Pour une éducation à la citoyenneté
Il est urgent que les efforts du système éducatif se
portent sur les technologies de l'information et de la communication.
Outre le retard accumulé en matière de formation des
enseignants et des enseignés, ce que des responsables
reconnaissent parfois publiquement, se pose un problème
fondamental de société : celui de la
démocratie et de la liberté de l'individu face à
l'information véhiculée par ces nouveaux moyens de
communication.
Rien n'est prévu, ou si peu, à l'École pour
la formation de l'élève à une lecture nouvelle
combinant images, textes, symboles, sons et au développement
de l'autonomie de la pensée critique, de l'esprit de
synthèse permettant de gérer la réponse au
pouvoir de séduction de l'image et à ses manipulations.
Pour des technologies modernes au service de la
société
Cessons enfin de considérer frileusement l'ordinateur comme
destructeur de travail et fauteur de chômage. Faisons au
contraire qu'il soit vecteur de richesse mais aussi de mieux vivre
dans une société où le temps individuel
consacré au travail continuera de décroître.
L'organisation sociale postindustrielle est à repenser mais
pas indépendamment de ce que les progrès scientifiques
et techniques nous proposent. Il semble que peu de responsables aient
pris la mesure du caractère irréversible du
déploiement des technologies numériques dans les
sociétés développées, or tout retard pris
dans ce domaine crucial accroît le risque pour la France de
domination économique, linguistique et culturelle.
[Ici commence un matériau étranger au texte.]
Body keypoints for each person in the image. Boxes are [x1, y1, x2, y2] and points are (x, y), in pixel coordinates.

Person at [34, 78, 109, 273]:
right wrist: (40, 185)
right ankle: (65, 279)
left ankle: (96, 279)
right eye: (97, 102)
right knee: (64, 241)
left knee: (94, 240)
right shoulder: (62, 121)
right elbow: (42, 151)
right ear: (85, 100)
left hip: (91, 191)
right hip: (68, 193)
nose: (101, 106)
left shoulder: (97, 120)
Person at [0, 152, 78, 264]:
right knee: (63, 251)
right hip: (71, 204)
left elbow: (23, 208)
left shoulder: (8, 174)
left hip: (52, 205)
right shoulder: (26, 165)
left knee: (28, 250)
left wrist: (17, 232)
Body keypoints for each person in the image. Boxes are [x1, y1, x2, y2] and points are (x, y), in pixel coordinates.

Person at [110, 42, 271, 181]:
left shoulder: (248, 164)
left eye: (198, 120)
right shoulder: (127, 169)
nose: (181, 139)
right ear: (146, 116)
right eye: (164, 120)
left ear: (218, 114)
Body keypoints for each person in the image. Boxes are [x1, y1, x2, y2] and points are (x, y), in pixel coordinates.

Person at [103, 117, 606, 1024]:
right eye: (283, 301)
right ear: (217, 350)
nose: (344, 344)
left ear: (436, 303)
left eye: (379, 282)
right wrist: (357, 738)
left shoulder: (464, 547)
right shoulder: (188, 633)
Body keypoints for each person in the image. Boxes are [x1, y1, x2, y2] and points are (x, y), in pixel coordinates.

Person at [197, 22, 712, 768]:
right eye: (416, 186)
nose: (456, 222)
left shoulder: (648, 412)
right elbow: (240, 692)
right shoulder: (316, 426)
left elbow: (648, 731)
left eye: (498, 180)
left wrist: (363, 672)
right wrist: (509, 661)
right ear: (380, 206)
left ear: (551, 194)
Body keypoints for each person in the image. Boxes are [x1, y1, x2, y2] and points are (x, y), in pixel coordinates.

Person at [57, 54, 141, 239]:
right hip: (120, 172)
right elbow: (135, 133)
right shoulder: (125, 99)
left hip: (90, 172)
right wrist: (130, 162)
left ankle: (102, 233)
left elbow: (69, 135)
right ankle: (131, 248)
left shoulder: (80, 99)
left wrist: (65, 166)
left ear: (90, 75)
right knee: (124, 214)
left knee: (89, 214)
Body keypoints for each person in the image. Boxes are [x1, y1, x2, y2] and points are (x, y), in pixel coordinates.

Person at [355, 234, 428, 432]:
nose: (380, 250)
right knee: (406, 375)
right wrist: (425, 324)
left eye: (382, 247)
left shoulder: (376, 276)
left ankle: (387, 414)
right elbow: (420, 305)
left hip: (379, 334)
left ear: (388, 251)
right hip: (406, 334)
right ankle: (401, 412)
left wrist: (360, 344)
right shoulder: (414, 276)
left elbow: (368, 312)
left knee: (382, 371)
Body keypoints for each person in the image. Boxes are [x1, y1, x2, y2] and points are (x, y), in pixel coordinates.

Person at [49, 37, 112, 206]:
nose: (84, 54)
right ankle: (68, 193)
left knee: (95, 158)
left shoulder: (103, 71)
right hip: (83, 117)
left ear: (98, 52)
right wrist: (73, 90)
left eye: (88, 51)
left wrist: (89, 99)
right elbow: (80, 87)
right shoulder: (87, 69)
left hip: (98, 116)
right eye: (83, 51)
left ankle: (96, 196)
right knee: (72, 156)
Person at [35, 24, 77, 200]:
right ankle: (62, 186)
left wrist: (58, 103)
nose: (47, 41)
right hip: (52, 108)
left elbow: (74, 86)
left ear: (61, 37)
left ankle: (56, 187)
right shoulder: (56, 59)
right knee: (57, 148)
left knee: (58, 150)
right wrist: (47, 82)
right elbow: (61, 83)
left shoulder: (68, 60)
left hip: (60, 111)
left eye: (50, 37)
Ce texte se situe dans la continuité de ceux
approuvés par les précédentes Assemblées
générales. L'essentiel des analyses et des propositions
exposées dans "Pour le
développement de l'informatique pédagogique dans le
système éducatif" (1990),
"Pour une culture
générale en informatique à l'école, au
collège et au lycée" (1992), et
"Pour une évolution du
système éducatif à l'aube du XXIe
siècle" (1994) reste valable et continue
d'être promu par l'association.
Paru dans la Revue de l'EPI n° 84 de décembre 1996.